In un passaggio del romanzo si legge: “Fu in quel periodo che uno scienziato cinese di nome Li Chen disertò negli Stati Uniti portando con sè un floppy disk contenente i dati della più importante e pericolosa nuova arma biologica cinese dell’ultimo decennio. Lo chiamano Wuhan-400, perché è stato sviluppato nel loro laboratorio Rdna appena fuori dalla città di Wuhan”.

Solo una coincidenza o la traccia di un complotto di qualche tipo? Anche se ufficialmente il laboratorio biologico di Wuhan, il solo di livello BSL-4 in Cina, è stato aperto nel 2017, Wuhan è stata storicamente sede di numerose strutture di ricerca scientifica, comprese quelle che si occupano di microbiologia e virologia. Tutto ciò non è casuale.

laboratorio

Mix di informazioni fattuali e ipotesi narrative

Wuhan si trova lungo il fiume Yangtze che attraversa la Cina da est a ovest e contemporaneamente è lungo la linea ferroviaria ad alta velocità che collega il nord e il sud del paese. E’ in sostanza un nodo nevralgico della rete di trasporto di merci e persone in Cina, trovandosi al centro del paese.

Uno scrittore intelligente come Koontz era a conoscenza di tutto questo e avrebbero potuto usare queste informazioni fattuali per creare una storia che apparisse sia convincente sia inquietante.

Pechino cerca di mantenere le distanze

Come ha fatto, si sono affrettati a sottolineare molti media cinesi vicini al regime di Pechino. Che in tutti i modi vuole evitare, oltre che il diffondersi del panico, di essere anche solo per ipotesi accostato alla possibilità di aver realmente dato il via, involontariamente o meno, a quella che qualcuno inizia a descrivere come la peste del XXI secolo, pur trattandosi unicamente di una forma influenzale, sia pure severa che pare presentare sia una elevata trasmissibilità sia una relativamente bassa mortalità.

In realtà è stato fatto notare come l’idea originale di Koontz fosse stata quella di ambientare la storia non in Cina ma in Russia. Nella prima edizione del romanzo, pubblicata appunto nel 1981 con lo pseudonimo di Leigh Nichols, Koontz parlava infatti di un virus chiamato "Gorki-400" perché “creato nella città di Gorki”, in Russia.

Gorki 400 vs Wuhan 400

In origine il laboratorio non era a Wuhan ma a Gorki

Solo quando nel 1989 il romanzo fu ripubblicato, questa volta accreditandolo a Koontz, si preferì cambiare nome al virus e località dove individuare il laboratorio in cui esso era stato creato, come si può notare nella foto (sopra) che mostra i due differenti testi. Perchè questo ripensamento?

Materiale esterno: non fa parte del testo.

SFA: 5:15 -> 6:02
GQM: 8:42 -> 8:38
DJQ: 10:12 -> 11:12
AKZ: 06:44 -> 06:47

Perché in piena Perestroika e con Mikhail Gorbachev impegnato a trasformare la Russia da storico avversario a paese amico degli Stati Uniti, non appariva più il caso di fare simili accostamenti. Come invece si poteva ancora fare con la Cina, rimasta ancorata al comunismo e non esattamente paese amico degli Usa.